Arrêté par la Direction générale de la sécurité intérieure en Normandie, Ahmed H. est mis en examen depuis le 9 mars. Cet irakien, arrivé en France en 2016 et qui avait obtenu le statut de réfugié, est soupçonné d'avoir été un cadre du groupe Etat islamique (EI), pour lequel il aurait notamment administré la région de Samarra, au nord de Bagdad. Incarcéré, l'homme fait désormais l'objet d'une enquête pour "assassinats en relation avec une entreprise terroriste", mais aussi pour "crimes de guerre" : si rien n'indique que l'homme entretenait des contacts avec la zone irako-syrienne ces derniers mois, les services de renseignement estiment qu'il a participé à l'un des principaux massacres commis par l'EI.
Que s'est-il passé ?
Les faits remontent au 11 juin 2014, près de Tikrit, la ville natale de Saddam Hussein, à environ 200 km au nord de Bagdad. L'EI porte encore le nom d'Etat islamique en Irak et au Levant (EIIL). L'organisation, qui vient de remporter la bataille de Mossoul, progresse vite. Au même moment, un contingent de plusieurs centaines de jeunes soldats, qui viennent d'être appelés au sein des forces irakiennes, reçoivent les premiers rudiments de leur formation militaire. Ils sont envoyés sur la base aérienne d'Al Sahra, aussi appelée "camp Speicher", à Tikrit. La plupart d'entre eux ne sont pas encore armés.
Lorsque l'EIIL approche de la base, les jeunes se rendent sans tirer, en civil, persuadés d'être traités en prisonniers de guerre. D'abord escortés par des tribus locales, ils pensent prendre la direction de la ville de Samarra, au sud. Mais ces intermédiaires les remettent aux mains des combattants djihadistes, lourdements armés. Les soldats, majoritairement chiites, sont allongés au sol, face contre terre, et menottés dans le dos. Le massacre durera vingt-quatre heures : en différents points de la ville, notamment son université, ils seront transportés dans des camions-benne, forcés de s'allonger dans des fosses communes et mitraillés par des tirs de kalachnikov.

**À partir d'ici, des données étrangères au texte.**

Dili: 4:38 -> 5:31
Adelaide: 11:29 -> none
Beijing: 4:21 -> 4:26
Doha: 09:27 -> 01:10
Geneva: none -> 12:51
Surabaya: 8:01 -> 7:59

Quel est le bilan humain ?
Il est difficile à établir, malgré le caractère inédit de la médiatisation du massacre : la tuerie de Tikrit est le premier crime de guerre a avoir été largement filmé par ses auteurs, puis diffusé sur les réseaux sociaux via les canaux de propagande. Sur des clichés et des vidéos publiés dans les jours, les semaines et les mois suivant les faits, on voit des combattants de l'EIIL tirant sur leurs victimes en riant, des mares de sang et des nuages de poussière s'élevant des fosses communes. Certaines victimes supplient les bourreaux, expliquant qu'ils viennent seulement de rejoindre les forces irakiennes.
Parmi les quelques militaires ayant échappé au massacre, beaucoup se sont fait passer pour sunnites. "Les chefs étaient des Syriens, les exécutants étaient des Irakiens : c'était les plus violents, ils avaient la haine des chiites", a raconté à France Inter Ali Hussein Khadim, qui a survécu caché au milieu des soldats assassinés. Mohamed Madjoul Hamoud, un autre rescapé interrogé par Reuters, s'est lui présenté comme un bédouin sunnite, venu rendre visite à son oncle dans la région. Ses frères et ses cousins ont été tués.
Au total, l'organisation djihadiste revendique la mort de 1.700 soldats. Depuis la reprise de la ville de Tikrit, un an après le massacre, des médecins légistes ont exhumé environ 600 corps des fosses communes, mais les témoins racontent qu'une partie des victimes a également été jetée dans le fleuve voisin, le Tigre.
D'autres auteurs du massacre ont-ils été arrêtés ?
En août 2016, 36 hommes jugés coupables du massacre ont été pendus en Irak, sous les yeux de dizaines de familles de victimes. Mais l'ONG Human Rights Watch n'a cessé de dénoncer le manque de transparence des procédures, évoquant des procès bouclés en quelques heures seulement. "Certaines d'entre elles ont tué et d'autres les ont aidées dans ce crime", répondait alors une source judiciaire irakienne à l'AFP, à propos des personnes exécutées. Le rôle précis d'Ahmed H. dans le massacre n'a pour l'instant pas filtré.